The purpose of 3D-QSAR, as of all industrial CADD activities, should be to provide guidance that furthers drug discovery, usually as quantitative predictions of the biologically critical properties of individual structures. Should it not follow that a new methodology providing surprisingly superior accuracy for such predictions deserves thoughtful consideration? Particularly in view of the many recent publications [18] whose very titles express substantial pessimism about many common practices and even the fundamental principle of QSAR?
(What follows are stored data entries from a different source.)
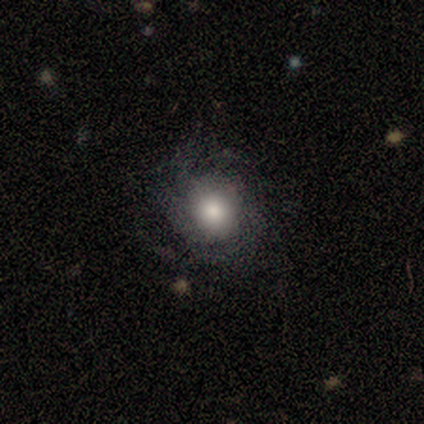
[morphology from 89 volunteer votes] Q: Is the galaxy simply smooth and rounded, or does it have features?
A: featured or disk — 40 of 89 (45%).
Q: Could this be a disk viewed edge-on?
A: no — 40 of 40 (100%).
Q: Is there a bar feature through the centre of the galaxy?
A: no — 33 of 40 (82%).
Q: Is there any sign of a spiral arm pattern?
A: yes — 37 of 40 (92%).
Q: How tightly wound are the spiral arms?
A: tight — 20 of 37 (54%).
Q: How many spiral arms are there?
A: can't tell — 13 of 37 (35%).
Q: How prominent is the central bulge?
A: large — 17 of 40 (42%, tied with moderate).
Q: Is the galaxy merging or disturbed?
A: none — 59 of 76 (78%).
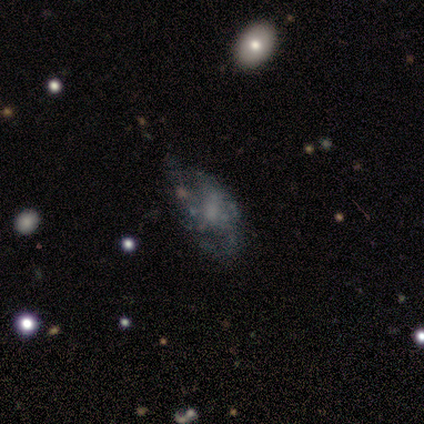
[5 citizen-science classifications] A featured or disk galaxy (40%, tied with star or artifact) with no bar (100%), 3 (100%) tight (100%) spiral arms (50%, tied with no) and a moderate central bulge (50%, tied with none). Merging: none (33%, tied with minor disturbance and major disturbance).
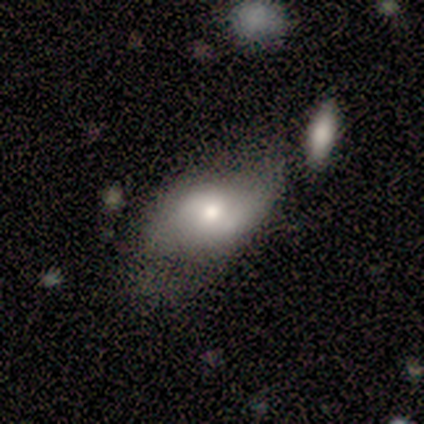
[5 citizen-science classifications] This is likely a smooth galaxy (60%). How rounded: clearly in between (100%). Merging: possibly minor disturbance (50%).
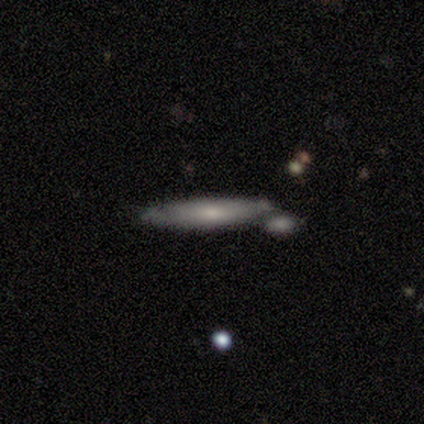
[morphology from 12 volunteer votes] smooth_or_featured: smooth (p=0.50) [tied with: featured or disk p=0.50]
how_rounded: cigar-shaped (p=1.00)
merging: none (p=0.67) [alt: minor disturbance p=0.17]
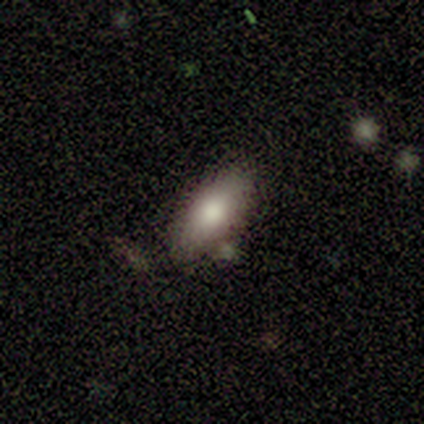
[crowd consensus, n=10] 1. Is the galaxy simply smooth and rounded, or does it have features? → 80% smooth, 20% featured or disk, 0% star or artifact.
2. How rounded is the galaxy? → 62% in between, 38% cigar-shaped, 0% round.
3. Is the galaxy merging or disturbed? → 90% none, 10% minor disturbance, 0% major disturbance, 0% merger.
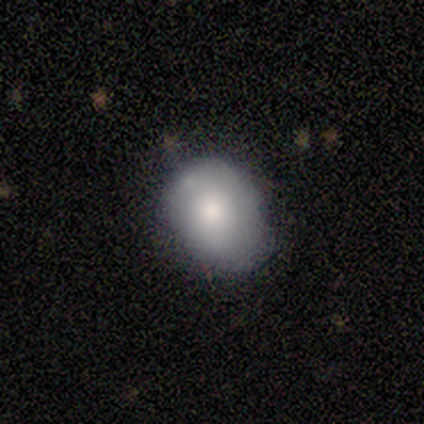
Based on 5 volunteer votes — Morphology: type=smooth (100%); roundness=in between (60%); merging=none (80%).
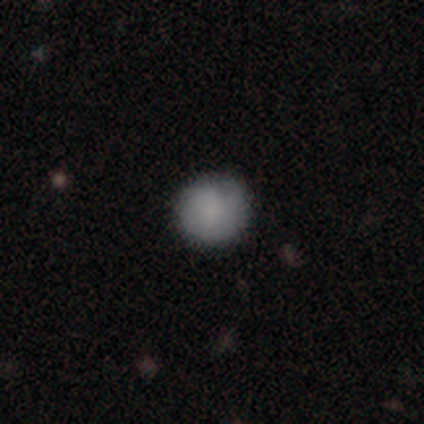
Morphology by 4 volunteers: Smooth or featured? smooth (50%, tied with featured or disk)
How rounded? round (100%)
Merging? none (100%)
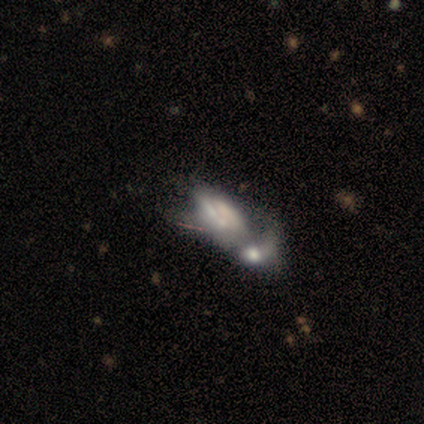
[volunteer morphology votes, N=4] Q: Smooth or featured?
A: smooth (50%); tied with: featured or disk (50%)
Q: How rounded?
A: in between (100%)
Q: Merging?
A: merger (75%); runner-up: major disturbance (25%)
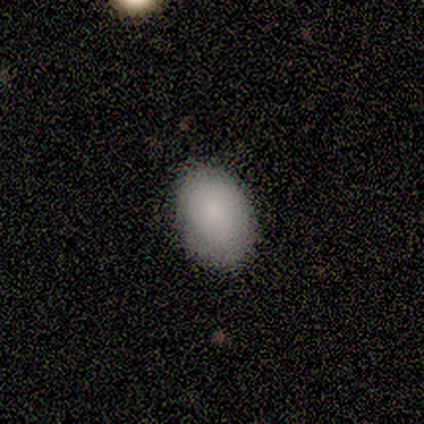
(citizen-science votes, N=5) Overall: smooth (100%). How rounded: in between (80%). Merging: none (100%).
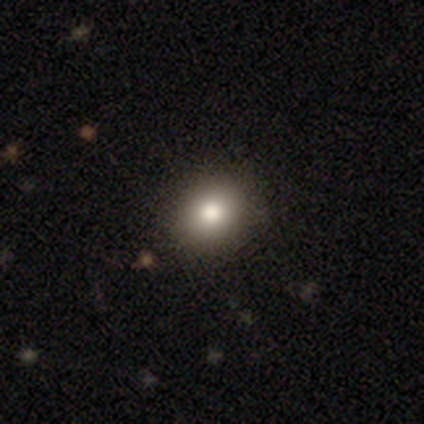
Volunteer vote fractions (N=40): Q: Smooth or featured?
A: smooth (80%); runner-up: featured or disk (10%)
Q: How rounded?
A: round (66%); runner-up: in between (34%)
Q: Merging?
A: none (92%); runner-up: minor disturbance (8%)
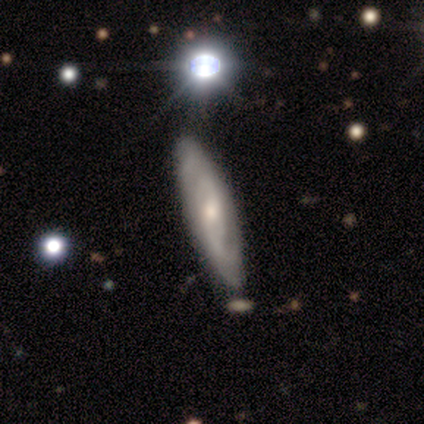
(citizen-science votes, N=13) This is likely a featured or disk galaxy (77%). It is clearly not viewed edge-on (90%). Bar: clearly no (89%). Spiral arm pattern: clearly yes (89%). Spiral arm count: likely can't tell (62%). Spiral winding: likely tight (75%). Central bulge: possibly moderate (56%). Merging: clearly none (85%).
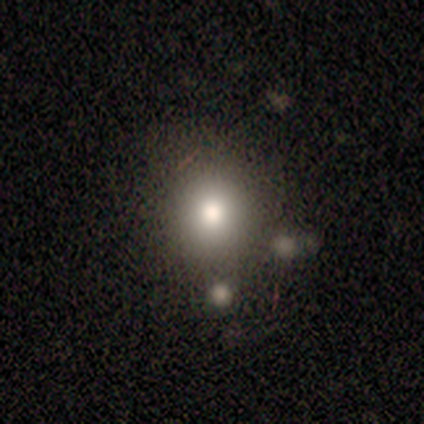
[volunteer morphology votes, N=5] This is likely a smooth galaxy (60%). How rounded: clearly round (100%). Merging: clearly none (100%).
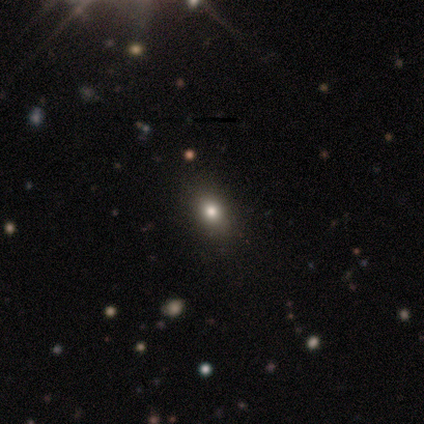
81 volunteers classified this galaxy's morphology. A smooth galaxy with no disk features (67%) that is in between round and cigar-shaped (54%). Merging: none (91%).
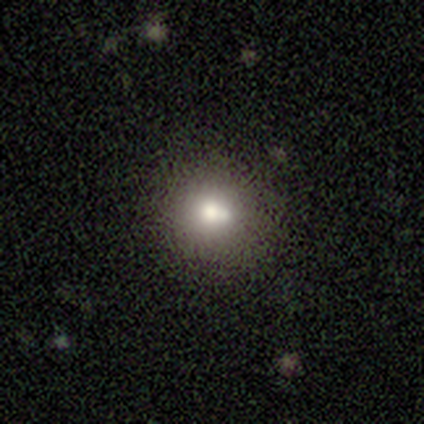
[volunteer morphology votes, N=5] A smooth galaxy with no disk features (60%) that is round (100%). Merging: none (80%).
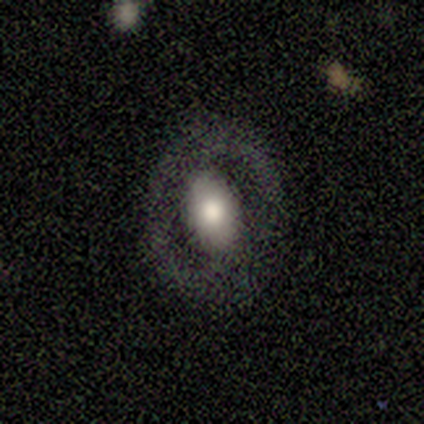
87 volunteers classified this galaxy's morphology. Q: Smooth or featured?
A: featured or disk (53%); runner-up: smooth (43%)
Q: Edge-on disk?
A: no (96%); runner-up: yes (4%)
Q: Bar?
A: no (59%); runner-up: weak (23%)
Q: Spiral arms?
A: no (84%); runner-up: yes (16%)
Q: Bulge size?
A: moderate (50%); runner-up: large (45%)
Q: Merging?
A: none (83%); runner-up: minor disturbance (10%)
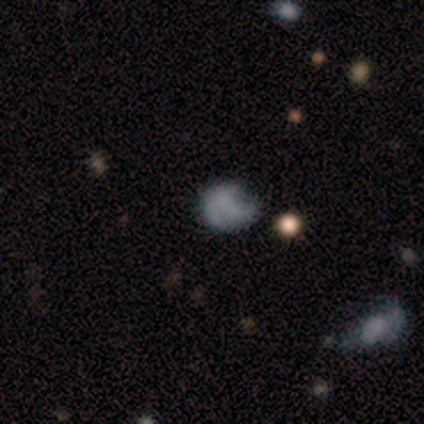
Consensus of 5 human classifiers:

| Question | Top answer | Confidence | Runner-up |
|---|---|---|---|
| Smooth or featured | smooth | 60% | star or artifact (40%) |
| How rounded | round | 100% | — |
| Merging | none | 33% | tied: minor disturbance (33%), major disturbance (33%) |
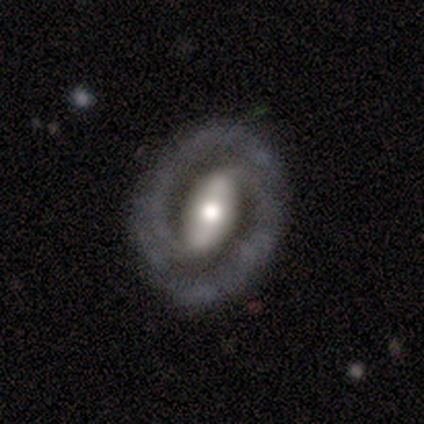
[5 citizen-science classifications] Smooth or featured? featured or disk (80%)
Edge-on disk? no (100%)
Bar? strong (75%)
Spiral arms? yes (100%)
Spiral winding? tight (50%, tied with medium)
Spiral arm count? 2 (100%)
Bulge size? moderate (50%)
Merging? none (100%)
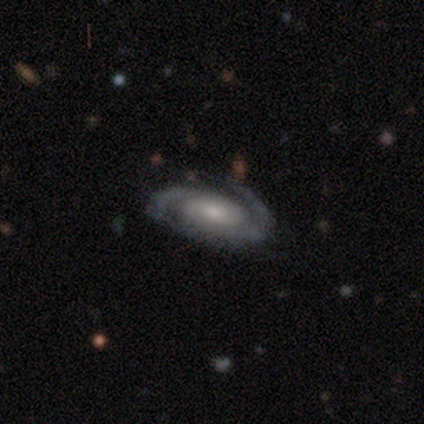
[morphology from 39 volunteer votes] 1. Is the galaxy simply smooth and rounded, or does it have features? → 92% featured or disk, 8% star or artifact, 0% smooth.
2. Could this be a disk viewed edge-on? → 94% no, 6% yes.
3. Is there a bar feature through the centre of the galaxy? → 50% no, 44% weak, 6% strong.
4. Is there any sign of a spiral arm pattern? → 97% yes, 3% no.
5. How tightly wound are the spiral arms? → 61% tight, 33% medium, 6% loose.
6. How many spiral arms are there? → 88% 2, 6% 1, 3% 3, 3% can't tell, 0% 4, 0% more than 4.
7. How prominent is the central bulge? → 56% moderate, 35% small, 6% large, 3% none, 0% dominant.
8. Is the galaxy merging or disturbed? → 78% none, 19% minor disturbance, 3% major disturbance, 0% merger.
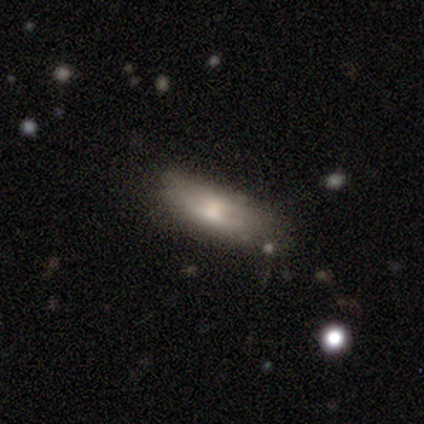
Volunteers were most divided on "smooth or featured": smooth: 56%, featured or disk: 44%, star or artifact: 0%. More confident: how rounded — in between (80%); merging — none (67%).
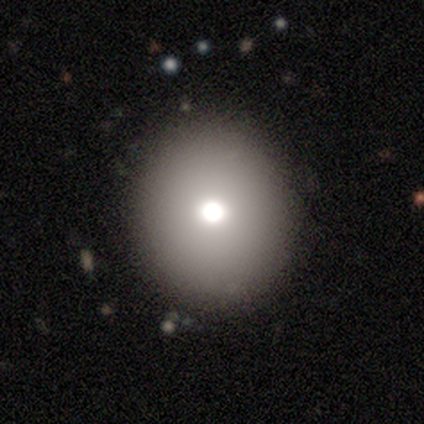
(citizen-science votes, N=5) Overall: smooth (80%). How rounded: round (75%). Merging: none (60%; minor disturbance 40%).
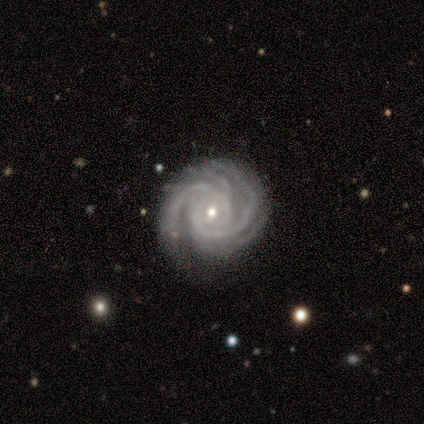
Smooth or featured?
  - featured or disk: 87% *
  - star or artifact: 8%
  - smooth: 5%
Edge-on disk?
  - no: 97% *
  - yes: 3%
Bar?
  - no: 55% *
  - weak: 39%
  - strong: 6%
Spiral arms?
  - yes: 100% *
  - no: 0%
Spiral winding?
  - tight: 73% *
  - medium: 27%
  - loose: 0%
Spiral arm count?
  - 4: 42% *
  - 2: 21%
  - 3: 18%
  - more than 4: 12%
  - can't tell: 6%
  - 1: 0%
Bulge size?
  - small: 76% *
  - moderate: 21%
  - none: 3%
  - dominant: 0%
  - large: 0%
Merging?
  - none: 78% *
  - minor disturbance: 14%
  - major disturbance: 6%
  - merger: 3%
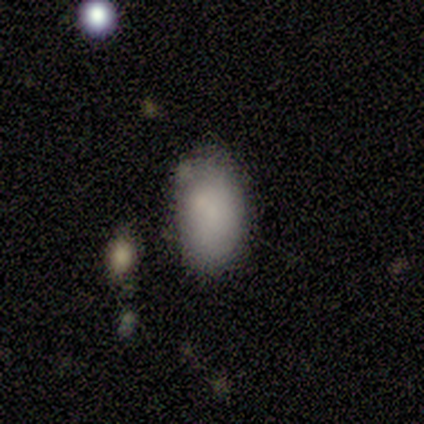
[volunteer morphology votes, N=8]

Initial outcomes of topomer CoMFA trials

Results from each of the first seven “real world” make-and-test applications of topomer CoMFA, each undoubtedly prospective, have all been reported as “successful”. However, “success” is a somewhat vague and subjective outcome. As a starting criterion, there should be potency forecasts for multiple structures from the “successful model”, to minimize concern about chance agreement between prediction and result and to improve the sampling of prediction errors. Furthermore, since the purpose of CADD is to further drug discovery, another useful “success” is to identify the structures that are most likely to progress a current “best candidate” into the desired single compound satisfying all pre-clinical requirements. However, success in the discovery project itself, generation of a clinically promising drug candidate, remains much too dependent on unpredictable biological outcomes to be a more than anecdotal indicator of a “successful” CADD application.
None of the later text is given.